On 29/08/2021 10:16, Julian Hall wrote:

Getting there slowly :)
You and NFS shares between that NAS and your Mint PC have a loooooong history don't they? We seem to have done this several times before at this point...
You could say that.. and you'd be right. What I don't understand is why I always seem to end up with a different solution to the same problem.

Delete ALL of the old crap - get rid of the weird .mount and .automount files, clean fstab and check through your systemd units to find and remove any old references.
I think I did that and used 'grep -r' to look for file mentions. In seems init.d still lists autofs as a service despite purging autos off the system? Is that harmless?
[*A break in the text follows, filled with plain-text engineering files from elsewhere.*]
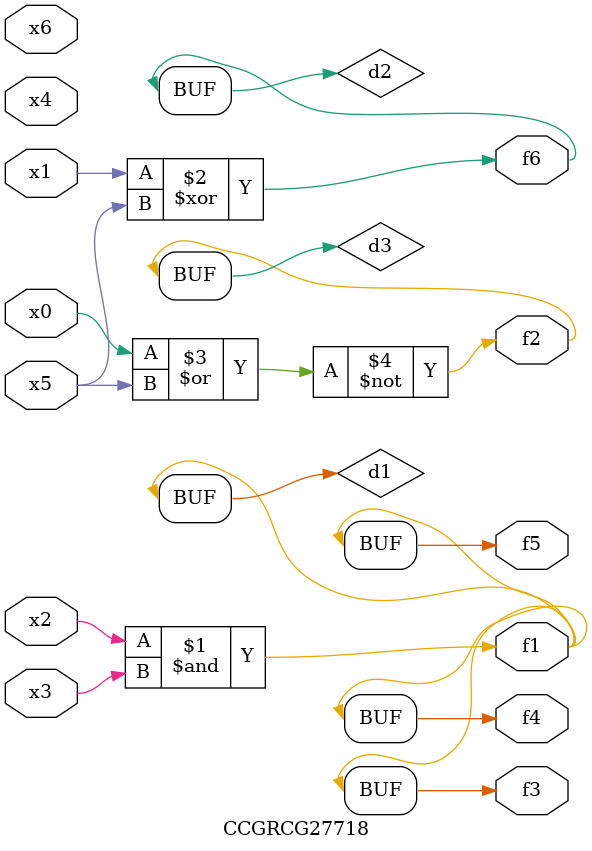
<source format=v>
module CCGRCG27718(
	input x0, x1, x2, x3, x4, x5, x6,
	output f1, f2, f3, f4, f5, f6
);

	wire d1, d2, d3;

	and (d1, x2, x3);
	xor (d2, x1, x5);
	nor (d3, x0, x5);
	assign f1 = d1;
	assign f2 = d3;
	assign f3 = d1;
	assign f4 = d1;
	assign f5 = d1;
	assign f6 = d2;
endmodule

</source>
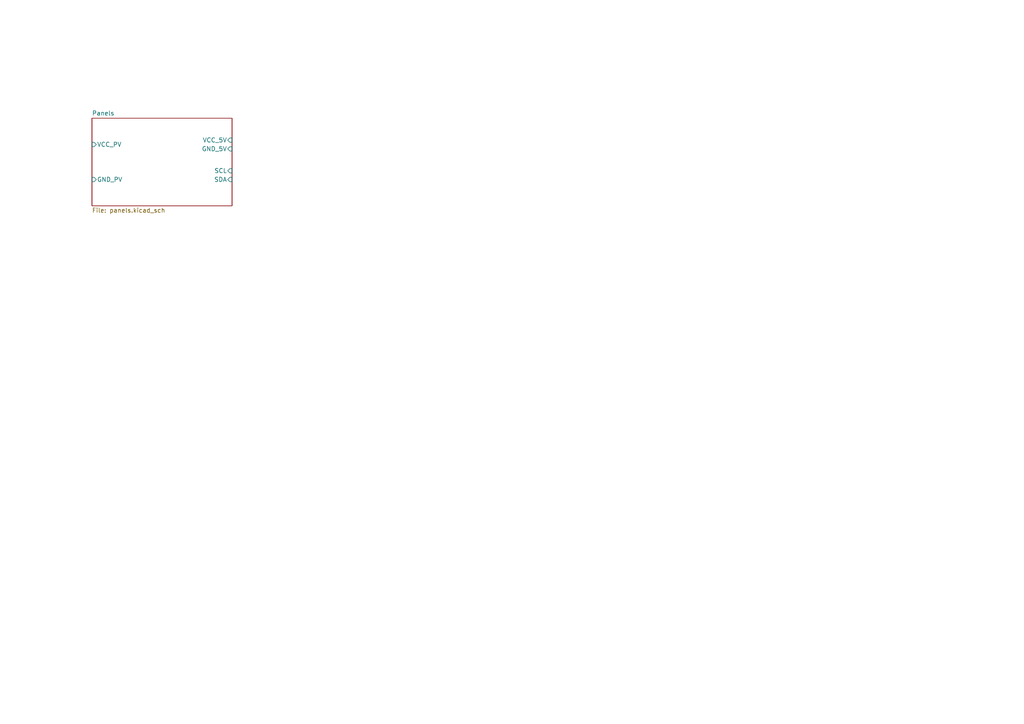
<source format=kicad_sch>
(kicad_sch
	(version 20231120)
	(generator "eeschema")
	(generator_version "8.0")
	(uuid "54fbbba9-a737-4199-9a4b-f9fa49b3de5e")
	(paper "A4")
	(lib_symbols)
	(sheet
		(at 26.67 34.29)
		(size 40.64 25.4)
		(fields_autoplaced yes)
		(stroke
			(width 0.1524)
			(type solid)
		)
		(fill
			(color 0 0 0 0.0000)
		)
		(uuid "42b38d5d-5c36-4712-95e4-9fdfab477064")
		(property "Sheetname" "Panels"
			(at 26.67 33.5784 0)
			(effects
				(font
					(size 1.27 1.27)
				)
				(justify left bottom)
			)
		)
		(property "Sheetfile" "panels.kicad_sch"
			(at 26.67 60.2746 0)
			(effects
				(font
					(size 1.27 1.27)
				)
				(justify left top)
			)
		)
		(pin "GND_PV" input
			(at 26.67 52.07 180)
			(effects
				(font
					(size 1.27 1.27)
				)
				(justify left)
			)
			(uuid "8e5f7a13-70fd-485c-a23c-0e6f6c8cc760")
		)
		(pin "VCC_PV" input
			(at 26.67 41.91 180)
			(effects
				(font
					(size 1.27 1.27)
				)
				(justify left)
			)
			(uuid "5b27d199-d3ed-4e84-b0f2-807f4e0d5f4b")
		)
		(pin "GND_5V" input
			(at 67.31 43.18 0)
			(effects
				(font
					(size 1.27 1.27)
				)
				(justify right)
			)
			(uuid "9ff55682-d7c0-43c9-8c49-67f29cf8570c")
		)
		(pin "VCC_5V" input
			(at 67.31 40.64 0)
			(effects
				(font
					(size 1.27 1.27)
				)
				(justify right)
			)
			(uuid "f8f8bca6-6309-435c-a8a7-5338cfa7185f")
		)
		(pin "SCL" input
			(at 67.31 49.53 0)
			(effects
				(font
					(size 1.27 1.27)
				)
				(justify right)
			)
			(uuid "02a02d15-c93c-4336-ab0b-b2c9998deb02")
		)
		(pin "SDA" input
			(at 67.31 52.07 0)
			(effects
				(font
					(size 1.27 1.27)
				)
				(justify right)
			)
			(uuid "bf35785b-caf4-4f78-a6d5-2ccd5f5ea130")
		)
		(instances
			(project "main"
				(path "/54fbbba9-a737-4199-9a4b-f9fa49b3de5e"
					(page "2")
				)
			)
		)
	)
	(sheet_instances
		(path "/"
			(page "1")
		)
	)
)

</source>
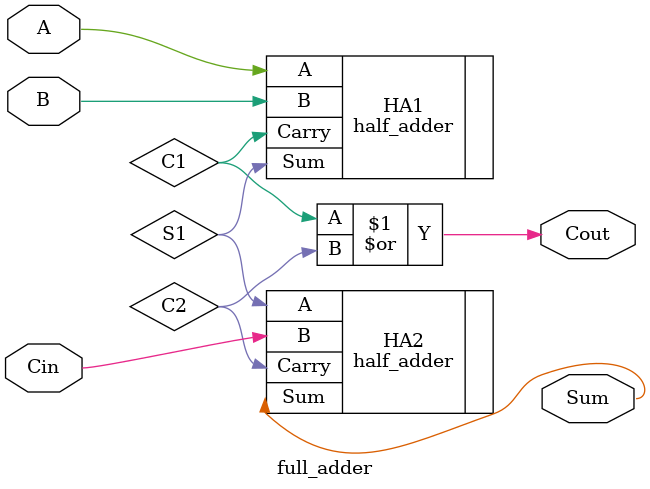
<source format=v>
module full_adder(
    input A, B, Cin,
    output Sum, Cout
);
    wire S1, C1, C2;

    half_adder HA1 (.A(A), .B(B), .Sum(S1), .Carry(C1));
    half_adder HA2 (.A(S1), .B(Cin), .Sum(Sum), .Carry(C2));

    assign Cout = C1 | C2;
endmodule

</source>
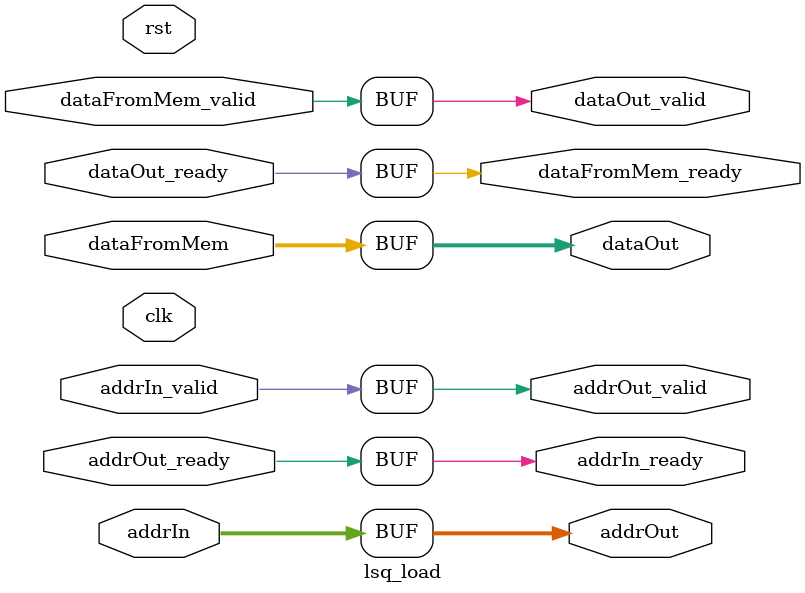
<source format=v>
`timescale 1ns/1ps
module lsq_load #(
  parameter DATA_WIDTH = 32,
  parameter ADDR_WIDTH = 32
)(
  input  clk,
  input  rst,
  // Address from Circuit Channel
  input  [ADDR_WIDTH - 1 : 0] addrIn,
  input  addrIn_valid,
  output addrIn_ready,
  // Address to Interface Channel
  output [ADDR_WIDTH - 1 : 0] addrOut,
  output addrOut_valid,
  input  addrOut_ready,
  // Data from Interface Channel
  input  [DATA_WIDTH - 1 : 0] dataFromMem,
  input  dataFromMem_valid,
  output dataFromMem_ready,
  // Data from Memory Channel
  output [DATA_WIDTH - 1 : 0] dataOut,
  output dataOut_valid,
  input  dataOut_ready
);
  // Data assignment
  assign dataOut = dataFromMem;
  assign dataOut_valid = dataFromMem_valid;
  assign dataFromMem_ready = dataOut_ready;

  // Addr assignment
  assign addrOut = addrIn;
  assign addrOut_valid = addrIn_valid;
  assign addrIn_ready = addrOut_ready;

endmodule

</source>
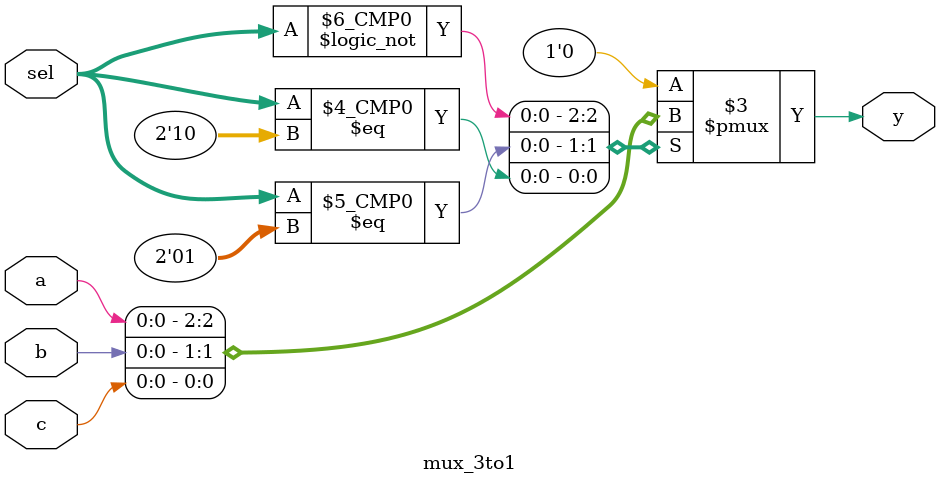
<source format=sv>
module mux_3to1 (
    input  logic [1:0] sel, // 2-bit select signal
    input  logic a,         // Input 0
    input  logic b,         // Input 1
    input  logic c,         // Input 2
    output logic y          // Output
);

    always_comb begin
        case (sel)
            2'b00: y = a;   // When sel is 00, select input a
            2'b01: y = b;   // When sel is 01, select input b
            2'b10: y = c;   // When sel is 10, select input c
            default: y = 1'b0; // Default case to avoid latches
        endcase
    end

endmodule

</source>
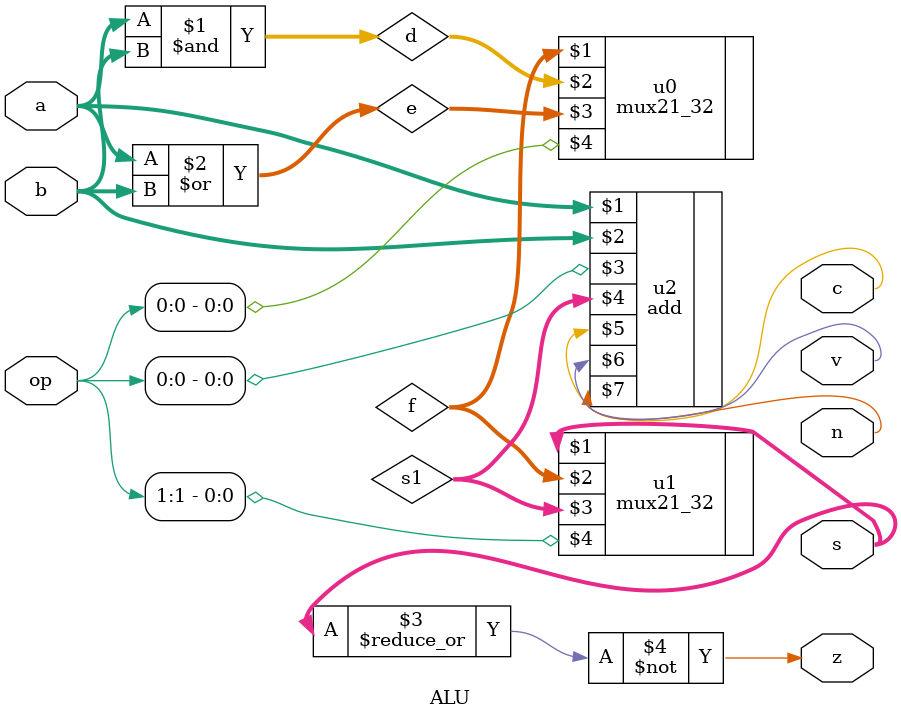
<source format=v>
module ALU(op,a,b,s,n,v,c,z);

input [1:0]op;
input [31:0]a,b;
output[31:0]s;
output n,v,c,z;

wire [31:0]d,e,f,s1;

assign d=a&b;
assign e=a|b;
mux21_32 u0(f,d,e,op[0]);
add u2(a,b,op[0],s1,c,v,n);
mux21_32 u1(s,f,s1,op[1]);

assign z=~(|s);

endmodule






</source>
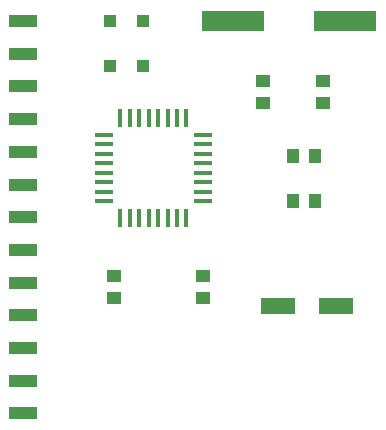
<source format=gbr>
G04 DipTrace 3.0.0.0*
G04 TopPaste.gbr*
%MOMM*%
G04 #@! TF.FileFunction,Paste,Top*
G04 #@! TF.Part,Single*
%ADD45R,5.3X1.8*%
%ADD47R,1.1X1.3*%
%ADD57R,2.34X1.07*%
%ADD64R,1.0X1.0*%
%ADD66R,1.3X1.1*%
%ADD68R,2.95X1.4*%
%ADD70R,0.3X1.5*%
%ADD72R,1.5X0.3*%
%FSLAX35Y35*%
G04*
G71*
G90*
G75*
G01*
G04 TopPaste*
%LPD*%
D72*
X2778000Y3159000D3*
Y3239000D3*
Y3319000D3*
Y3399000D3*
Y3479000D3*
Y3559000D3*
Y3639000D3*
Y3719000D3*
D70*
X2638000Y3859000D3*
X2558000D3*
X2478000D3*
X2398000D3*
X2318000D3*
X2238000D3*
X2158000D3*
X2078000D3*
D72*
X1938000Y3719000D3*
Y3639000D3*
Y3559000D3*
Y3479000D3*
Y3399000D3*
Y3319000D3*
Y3239000D3*
Y3159000D3*
D70*
X2078000Y3019000D3*
X2158000D3*
X2238000D3*
X2318000D3*
X2398000D3*
X2478000D3*
X2558000D3*
X2638000D3*
D68*
X3413000Y2270000D3*
X3903000D3*
D66*
X3286000Y4175000D3*
Y3985000D3*
X3794000Y4175000D3*
Y3985000D3*
D64*
X2270000Y4683000D3*
X1990000D3*
X2270000Y4302000D3*
X1990000D3*
D57*
X1254000Y4683000D3*
Y4406140D3*
Y4129280D3*
Y3852420D3*
Y3575560D3*
Y3298700D3*
Y3021840D3*
Y2744980D3*
Y2468120D3*
Y2191260D3*
Y1914400D3*
Y1637540D3*
Y1360680D3*
D47*
X3540000Y3540000D3*
X3730000D3*
X3540000Y3159000D3*
X3730000D3*
D66*
X2778000Y2524000D3*
Y2334000D3*
X2021840Y2334257D3*
Y2524257D3*
D45*
X3032000Y4683000D3*
X3982000D3*
M02*

</source>
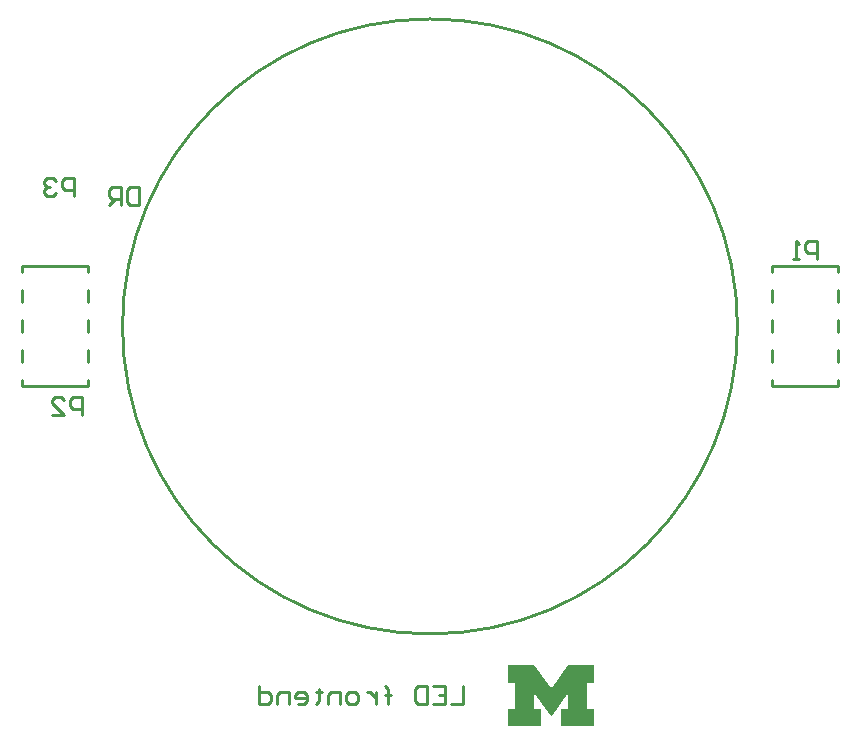
<source format=gbo>
G04 Layer_Color=32896*
%FSLAX24Y24*%
%MOIN*%
G70*
G01*
G75*
%ADD28C,0.0100*%
G36*
X5461Y-11878D02*
X5250D01*
Y-12750D01*
X5461D01*
Y-13328D01*
X4378D01*
Y-12750D01*
X4598D01*
Y-12227D01*
X4061Y-12979D01*
X4025D01*
X3479Y-12227D01*
Y-12750D01*
X3699D01*
Y-13328D01*
X2616D01*
Y-12750D01*
X2836D01*
Y-11878D01*
X2616D01*
Y-11300D01*
X3474D01*
X4025Y-12062D01*
X4052D01*
X4603Y-11300D01*
X5461D01*
Y-11878D01*
D02*
G37*
D28*
X10250Y0D02*
G03*
X10250Y0I-10250J0D01*
G01*
X11400Y2000D02*
X13600D01*
Y1800D02*
Y2000D01*
Y800D02*
Y1200D01*
Y-200D02*
Y200D01*
Y-1200D02*
Y-800D01*
Y-2000D02*
Y-1800D01*
X11400Y-2000D02*
X13600D01*
X11400D02*
Y-1800D01*
Y-1200D02*
Y-800D01*
Y-200D02*
Y200D01*
Y800D02*
Y1200D01*
Y1800D02*
Y2000D01*
X-13600D02*
X-11400D01*
Y1800D02*
Y2000D01*
Y800D02*
Y1200D01*
Y-200D02*
Y200D01*
Y-1200D02*
Y-800D01*
Y-2000D02*
Y-1800D01*
X-13600Y-2000D02*
X-11400D01*
X-13600D02*
Y-1800D01*
Y-1200D02*
Y-800D01*
Y-200D02*
Y200D01*
Y800D02*
Y1200D01*
Y1800D02*
Y2000D01*
X12900Y2250D02*
Y2850D01*
X12600D01*
X12500Y2750D01*
Y2550D01*
X12600Y2450D01*
X12900D01*
X12300Y2250D02*
X12100D01*
X12200D01*
Y2850D01*
X12300Y2750D01*
X-11600Y-2950D02*
Y-2350D01*
X-11900D01*
X-12000Y-2450D01*
Y-2650D01*
X-11900Y-2750D01*
X-11600D01*
X-12600Y-2950D02*
X-12200D01*
X-12600Y-2550D01*
Y-2450D01*
X-12500Y-2350D01*
X-12300D01*
X-12200Y-2450D01*
X-11850Y4350D02*
Y4950D01*
X-12150D01*
X-12250Y4850D01*
Y4650D01*
X-12150Y4550D01*
X-11850D01*
X-12450Y4850D02*
X-12550Y4950D01*
X-12750D01*
X-12850Y4850D01*
Y4750D01*
X-12750Y4650D01*
X-12650D01*
X-12750D01*
X-12850Y4550D01*
Y4450D01*
X-12750Y4350D01*
X-12550D01*
X-12450Y4450D01*
X1100Y-12000D02*
Y-12600D01*
X700D01*
X100Y-12000D02*
X500D01*
Y-12600D01*
X100D01*
X500Y-12300D02*
X300D01*
X-100Y-12000D02*
Y-12600D01*
X-400D01*
X-499Y-12500D01*
Y-12100D01*
X-400Y-12000D01*
X-100D01*
X-1399Y-12600D02*
Y-12100D01*
Y-12300D01*
X-1299D01*
X-1499D01*
X-1399D01*
Y-12100D01*
X-1499Y-12000D01*
X-1799Y-12200D02*
Y-12600D01*
Y-12400D01*
X-1899Y-12300D01*
X-1999Y-12200D01*
X-2099D01*
X-2499Y-12600D02*
X-2699D01*
X-2799Y-12500D01*
Y-12300D01*
X-2699Y-12200D01*
X-2499D01*
X-2399Y-12300D01*
Y-12500D01*
X-2499Y-12600D01*
X-2999D02*
Y-12200D01*
X-3299D01*
X-3399Y-12300D01*
Y-12600D01*
X-3698Y-12100D02*
Y-12200D01*
X-3598D01*
X-3798D01*
X-3698D01*
Y-12500D01*
X-3798Y-12600D01*
X-4398D02*
X-4198D01*
X-4098Y-12500D01*
Y-12300D01*
X-4198Y-12200D01*
X-4398D01*
X-4498Y-12300D01*
Y-12400D01*
X-4098D01*
X-4698Y-12600D02*
Y-12200D01*
X-4998D01*
X-5098Y-12300D01*
Y-12600D01*
X-5698Y-12000D02*
Y-12600D01*
X-5398D01*
X-5298Y-12500D01*
Y-12300D01*
X-5398Y-12200D01*
X-5698D01*
X-9700Y4650D02*
Y4050D01*
X-10000D01*
X-10100Y4150D01*
Y4550D01*
X-10000Y4650D01*
X-9700D01*
X-10300Y4050D02*
Y4650D01*
X-10600D01*
X-10700Y4550D01*
Y4350D01*
X-10600Y4250D01*
X-10300D01*
X-10500D02*
X-10700Y4050D01*
M02*

</source>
First thing to do is make sure you've cleaned up all the old stuff first: what happens if you do:

/etc/init.d/autofs status

On your modern-ish Mint box old init isn't really there, it's all systemd now mercifully. So your traditional /etc/init.d/blah stuff is actually redirected to and handled by systemd. It's the same as just running:

systemctl status autofs

Either way you want to find out if it - or any of your other old mount stuff - is still lurking around and messing things up. You can disable it but if you've apt purged the package anyway it should be a non functional systemd unit anyway. To be sure:

systemctl disable autofs

Look for other mount service stuff you may have forgotten about:

systemctl list-unit-files | grep enabled | sort

Disable the stuff you want to get rid of:

systemctl disable blah

Check fstab for old redundant entries as well. Reboot.

Once you're 100% sure that the mounting itself is working fine (it's *on access* remember) then move on to step 2: permissions.